Photosynthesis is how plants make food. They take the light from the sun and change it into sugars that they use for energy, growth and repair. They collect the light using special proteins in their chlorophyll. Scientists at MIT have invented a way to make those photosynthetic proteins collect light and instead of making it into sugars, they make it into electricity.
They had to find a way to protect the electrodes from the water and salt that the photosynthetic proteins needed to survive. So they created tiny peptide molecules that would wrap around the photosynthetic proteins like a fish tank keeping them wet and working, while the electrodes stayed dry.
So far, the electrical current they made is weak, but building on this new technology, eventually they hope to make enough power to fuel solar cells for computers and cell phones and well -- anything that can sit out in the sun! (Epstein, David. "Will Your Next Computer Be Powered by Spinach?" Discover January 2005: p. 69)
Off site resource from Discover: http://discovermagazine.com/2005/jan/computer-powered-by-spinach
Now researchers at Technion-Israel Institute of Technology have developed a bio-photo-electro-chemical (BPEC) cell using the a membrane extract from spinach leaves to produce electricity with a hydrogen byproduct. This allows the production of electricity with no combustion and so no carbon dioxide or orther greenhouse gases as a by-product.
(American Technion Society. "Popeye was right: There’s energy in that spinach." ScienceDaily. ScienceDaily, 22 September 2016.)
Off site resource Science Daily: https://www.sciencedaily.com/releases/2016/09/160922085743.htm
1. Can we generate electricity from plants?
Disciplinary Core Ideas
PS3.D: Energy in Chemical Processes and Everyday Life: LINK
The chemical reaction by which plants produce complex food molecules (sugars) requires an energy input (i.e., from sunlight) to occur. In this reaction, carbon dioxide and water combine to form carbon-based organic molecules and release oxygen. (secondary to MS-LS1-6)

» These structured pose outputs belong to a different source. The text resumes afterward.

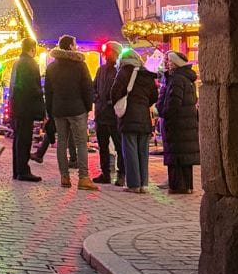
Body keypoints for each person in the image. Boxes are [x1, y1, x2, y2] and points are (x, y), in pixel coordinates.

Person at [45, 35, 95, 190]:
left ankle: (64, 177)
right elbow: (87, 88)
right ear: (70, 46)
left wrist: (50, 111)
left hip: (59, 109)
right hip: (77, 108)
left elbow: (48, 91)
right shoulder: (80, 65)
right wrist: (88, 107)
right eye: (75, 44)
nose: (76, 47)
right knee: (81, 143)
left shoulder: (51, 67)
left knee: (62, 143)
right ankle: (83, 178)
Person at [111, 47, 159, 192]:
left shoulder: (124, 72)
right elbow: (154, 96)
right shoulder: (147, 74)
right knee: (143, 151)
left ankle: (134, 184)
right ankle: (143, 184)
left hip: (128, 116)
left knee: (130, 150)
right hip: (144, 117)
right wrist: (144, 103)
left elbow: (114, 92)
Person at [157, 50, 200, 193]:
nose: (167, 64)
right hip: (186, 122)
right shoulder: (187, 78)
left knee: (177, 155)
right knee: (185, 156)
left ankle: (178, 186)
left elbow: (173, 103)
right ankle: (187, 186)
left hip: (177, 123)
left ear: (175, 63)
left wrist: (162, 111)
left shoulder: (176, 80)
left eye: (169, 61)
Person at [8, 39, 44, 182]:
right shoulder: (30, 63)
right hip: (26, 107)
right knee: (24, 140)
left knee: (18, 139)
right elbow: (31, 87)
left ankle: (17, 170)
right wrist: (40, 97)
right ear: (32, 49)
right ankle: (23, 171)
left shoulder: (17, 62)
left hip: (17, 107)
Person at [92, 40, 126, 185]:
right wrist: (96, 98)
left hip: (114, 116)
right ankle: (105, 173)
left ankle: (121, 174)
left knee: (119, 146)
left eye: (109, 51)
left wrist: (113, 102)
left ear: (116, 53)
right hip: (101, 114)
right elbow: (93, 87)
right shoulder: (101, 70)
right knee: (103, 146)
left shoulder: (121, 70)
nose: (106, 54)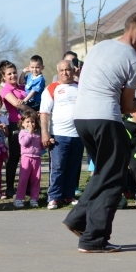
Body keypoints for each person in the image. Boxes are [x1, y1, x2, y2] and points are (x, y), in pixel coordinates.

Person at [62, 12, 136, 253]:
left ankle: (78, 219)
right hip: (106, 119)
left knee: (104, 172)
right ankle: (93, 239)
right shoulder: (134, 61)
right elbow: (127, 108)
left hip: (81, 118)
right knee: (114, 178)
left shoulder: (100, 47)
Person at [40, 60, 83, 209]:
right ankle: (54, 197)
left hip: (78, 135)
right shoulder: (51, 89)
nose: (65, 73)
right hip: (59, 135)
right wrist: (45, 133)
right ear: (58, 72)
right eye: (62, 70)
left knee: (73, 167)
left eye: (68, 70)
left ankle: (68, 195)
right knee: (58, 167)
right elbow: (44, 113)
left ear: (73, 71)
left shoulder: (81, 87)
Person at [0, 62, 30, 199]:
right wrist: (35, 114)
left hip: (29, 125)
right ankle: (10, 188)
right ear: (3, 76)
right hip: (15, 125)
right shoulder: (5, 90)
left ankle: (28, 187)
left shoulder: (22, 87)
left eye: (14, 72)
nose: (13, 75)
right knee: (14, 157)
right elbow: (17, 103)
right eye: (9, 73)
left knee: (28, 157)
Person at [15, 110, 43, 208]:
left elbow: (41, 146)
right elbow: (24, 143)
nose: (30, 124)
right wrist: (30, 133)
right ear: (22, 123)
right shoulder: (22, 133)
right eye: (27, 122)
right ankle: (19, 199)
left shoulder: (37, 133)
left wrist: (47, 143)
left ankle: (34, 198)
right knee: (23, 179)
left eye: (32, 122)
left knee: (36, 179)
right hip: (26, 158)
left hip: (36, 159)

Science and Engineering Practices
Developing and Using Models
Modeling in 6–8 builds on K–5 experiences and progresses to developing, using, and revising models to describe, test, and predict more abstract phenomena and design systems.
• Develop and use a model to describe phenomena. (MS-LS1-2)

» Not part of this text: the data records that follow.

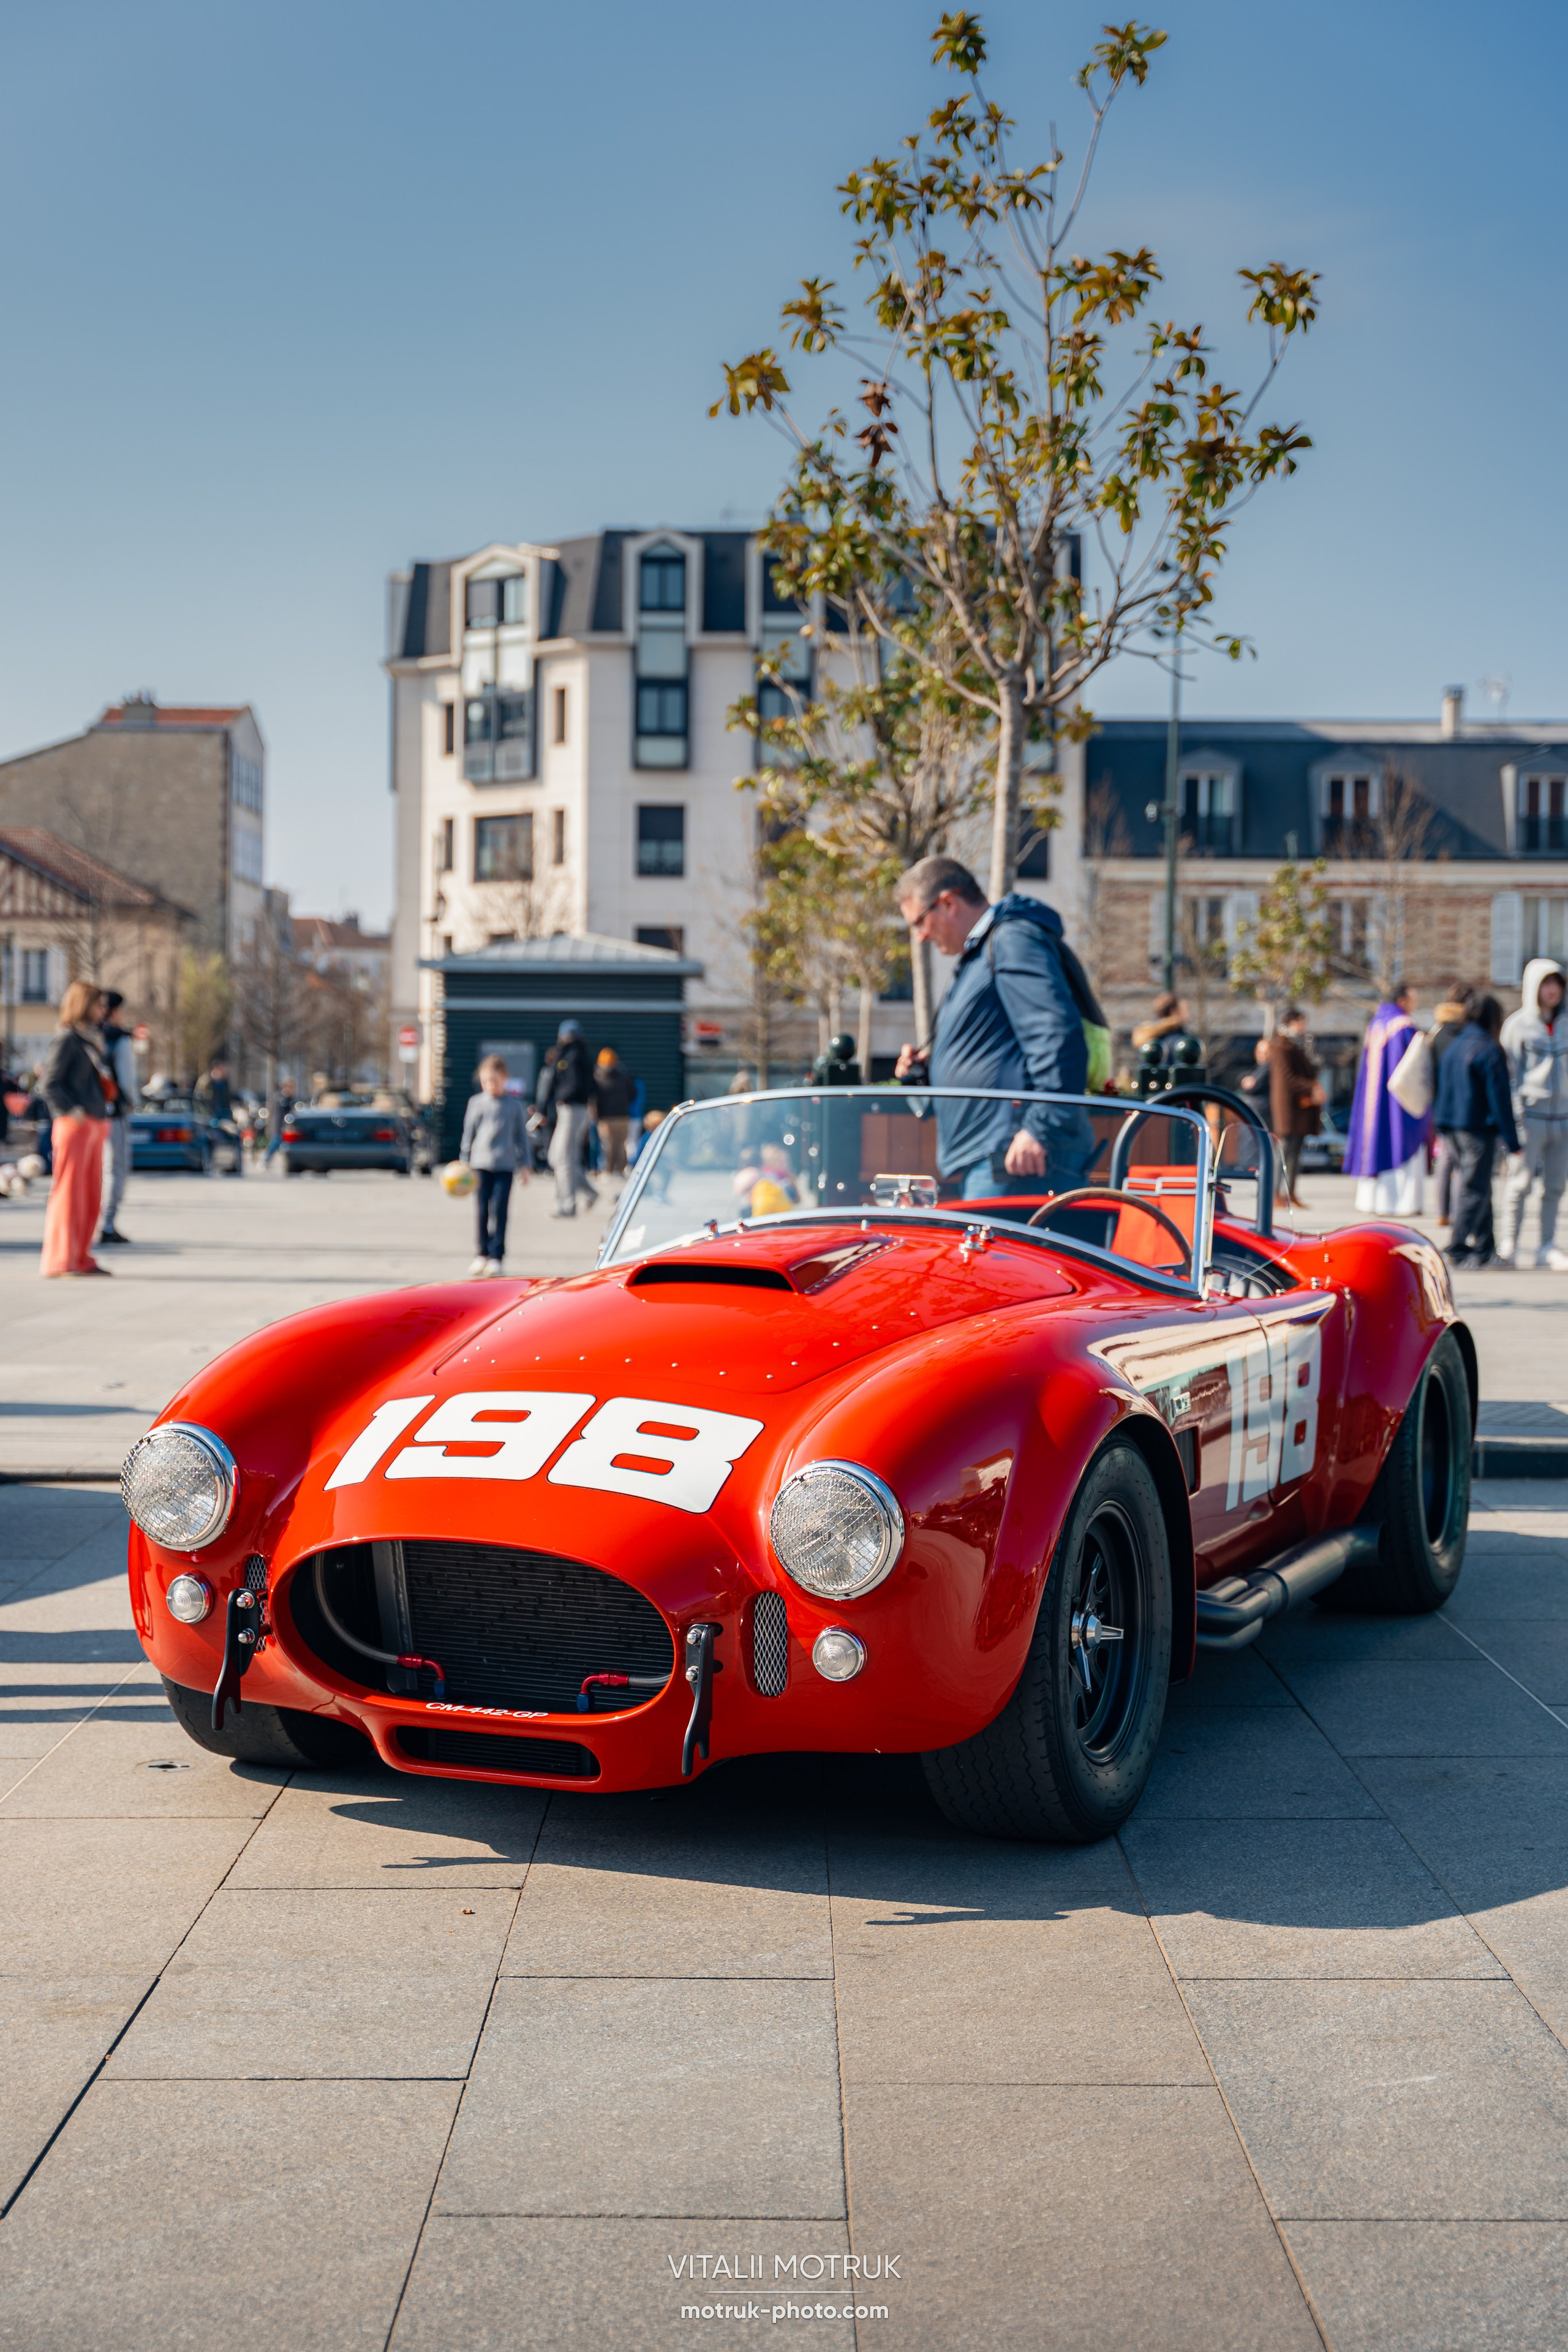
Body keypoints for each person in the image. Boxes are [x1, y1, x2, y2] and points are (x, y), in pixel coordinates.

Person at [894, 856, 1096, 1199]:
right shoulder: (985, 949)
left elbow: (1057, 1036)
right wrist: (926, 1070)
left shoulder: (1011, 939)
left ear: (948, 903)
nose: (921, 937)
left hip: (1020, 1158)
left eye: (919, 922)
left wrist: (1040, 1129)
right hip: (1000, 1155)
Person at [1433, 993, 1518, 1267]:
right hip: (1476, 1128)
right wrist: (1513, 1140)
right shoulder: (1489, 1048)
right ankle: (1457, 1247)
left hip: (1451, 1126)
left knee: (1479, 1187)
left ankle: (1484, 1249)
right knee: (1474, 1189)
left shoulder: (1455, 1045)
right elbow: (1500, 1099)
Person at [39, 980, 112, 1278]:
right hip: (75, 1125)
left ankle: (81, 1256)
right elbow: (49, 1084)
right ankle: (62, 1260)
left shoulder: (89, 1040)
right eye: (98, 1004)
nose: (103, 1010)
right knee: (70, 1194)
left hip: (94, 1124)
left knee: (91, 1195)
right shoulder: (67, 1040)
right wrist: (72, 1111)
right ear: (84, 1004)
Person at [1499, 959, 1568, 1269]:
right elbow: (1510, 1074)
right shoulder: (1517, 1026)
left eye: (1558, 984)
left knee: (1555, 1187)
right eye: (1547, 983)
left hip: (1563, 1118)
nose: (1553, 990)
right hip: (1530, 1118)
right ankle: (1510, 1244)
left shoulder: (1566, 1023)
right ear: (1534, 987)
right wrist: (1517, 1119)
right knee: (1520, 1184)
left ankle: (1546, 1246)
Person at [1343, 981, 1428, 1216]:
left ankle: (1372, 1202)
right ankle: (1403, 1204)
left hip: (1375, 1101)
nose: (1415, 1004)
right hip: (1397, 1103)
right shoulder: (1403, 1026)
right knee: (1398, 1138)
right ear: (1402, 1001)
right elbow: (1414, 1069)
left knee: (1376, 1140)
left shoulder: (1376, 1024)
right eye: (1412, 999)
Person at [459, 1054, 531, 1275]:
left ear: (505, 1079)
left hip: (505, 1166)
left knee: (500, 1211)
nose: (491, 1086)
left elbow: (522, 1137)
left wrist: (526, 1165)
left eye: (495, 1081)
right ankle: (481, 1253)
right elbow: (469, 1133)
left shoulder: (514, 1105)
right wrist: (464, 1160)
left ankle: (496, 1256)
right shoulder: (476, 1103)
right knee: (482, 1210)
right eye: (486, 1081)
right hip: (480, 1165)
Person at [1427, 982, 1475, 1229]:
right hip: (1463, 1103)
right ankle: (1458, 1212)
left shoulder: (1437, 1031)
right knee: (1463, 1161)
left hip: (1440, 1103)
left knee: (1446, 1159)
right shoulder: (1464, 1032)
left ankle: (1443, 1212)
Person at [1268, 1006, 1324, 1208]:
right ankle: (1275, 1194)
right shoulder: (1281, 1047)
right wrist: (1312, 1088)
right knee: (1284, 1150)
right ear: (1289, 1024)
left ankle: (1290, 1193)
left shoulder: (1298, 1045)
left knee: (1295, 1151)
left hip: (1300, 1108)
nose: (1303, 1026)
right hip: (1288, 1107)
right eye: (1299, 1022)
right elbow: (1287, 1079)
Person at [96, 989, 139, 1245]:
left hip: (93, 1113)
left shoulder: (92, 1037)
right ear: (113, 1012)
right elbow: (127, 1080)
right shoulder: (120, 1041)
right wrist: (131, 1102)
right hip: (114, 1113)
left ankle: (97, 1223)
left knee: (100, 1170)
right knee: (117, 1168)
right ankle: (107, 1224)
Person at [543, 1019, 597, 1218]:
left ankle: (567, 1205)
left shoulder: (574, 1056)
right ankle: (589, 1192)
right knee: (555, 1157)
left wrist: (562, 1096)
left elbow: (576, 1085)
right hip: (569, 1110)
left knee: (564, 1159)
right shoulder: (570, 1055)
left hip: (573, 1109)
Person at [592, 1047, 636, 1183]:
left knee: (609, 1145)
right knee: (618, 1144)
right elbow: (633, 1092)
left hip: (608, 1116)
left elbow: (594, 1097)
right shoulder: (623, 1075)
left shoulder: (598, 1076)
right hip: (621, 1115)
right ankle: (618, 1170)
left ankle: (609, 1171)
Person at [195, 1055, 244, 1177]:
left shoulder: (225, 1083)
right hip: (210, 1118)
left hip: (225, 1117)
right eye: (224, 1067)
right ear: (217, 1068)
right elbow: (199, 1101)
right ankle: (208, 1164)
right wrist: (207, 1117)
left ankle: (234, 1164)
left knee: (235, 1136)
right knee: (208, 1139)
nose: (226, 1070)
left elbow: (228, 1101)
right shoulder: (206, 1082)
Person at [1131, 993, 1202, 1073]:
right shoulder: (1181, 1041)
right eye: (1185, 1010)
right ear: (1174, 1011)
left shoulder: (1147, 1039)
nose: (1188, 1014)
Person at [265, 1077, 296, 1167]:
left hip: (282, 1126)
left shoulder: (289, 1099)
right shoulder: (283, 1099)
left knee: (280, 1143)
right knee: (275, 1142)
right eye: (290, 1087)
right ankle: (266, 1159)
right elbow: (283, 1115)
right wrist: (287, 1125)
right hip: (279, 1126)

• Develop a model to describe unobservable mechanisms. (MS-LS1-7)
Planning and Carrying Out Investigations
Planning and carrying out investigations in 6-8 builds on K-5 experiences and progresses to include investigations that use multiple variables and provide evidence to support explanations or solutions.
• Conduct an investigation to produce data to serve as the basis for evidence that meet the goals of an investigation. (MS-LS1-1)
Constructing Explanations and Designing Solutions: Apply scientific ideas to construct an explanation for real-world phenomena, examples, or events.
Obtaining, Evaluating, and Communicating Information: Gather, read, and synthesize information from multiple appropriate sources and assess the credibility, accuracy, and possible bias of each publication and methods used, and describe how they are supported or not supported by evidence.
Cause and Effect: Phenomena may have more than one cause, and some cause and effect relationships in systems can only be described using probability.
Systems and System Models
• Systems may interact with other systems; they may have sub-systems and be a part of larger complex systems. (MS-LS1-3)
Energy and Matter
• Matter is conserved because atoms are conserved in physical and chemical processes. (MS-LS1-7)
• Within a natural system, the transfer of energy drives the motion and/or cycling of matter. (MS-LS1-6)
Structure and Function
• Complex and microscopic structures and systems can be visualized, modeled, and used to describe how their function depends on the relationships among its parts, therefore complex natural structures/systems can be analyzed to determine how they function. (MS-LS1-2)
Other questions that were generated in researching this Scientific Phenomena?
Using Discoveries and Inventions as Scientific Phenomena to Integrate with NGSS:
Scientific Phenomena can be used as a tool to anchor a science unit involving a series of lessons to engage in deeper science learning – or what is being called “Three Dimensional Learning”.
1) Describe the phenomena in a way that your students can understand and which sparks their imagination.
2) Create Essential Questions for them to answer to explain the phenomena.
3) Identify the NGSS Disciplinary Core Ideas which you are targeting.
4) Provide clear directions for a process they should use to try to answer the questions using the NGSS Science and Engineering Practices to frame as your guideline.
5) Name the Crosscutting Concepts that students should be aware of throughout the lesson.
6) Discuss the Connections to Nature of Science.
7) Make note of other questions generated in the process of exploring this Scientific Phenomena.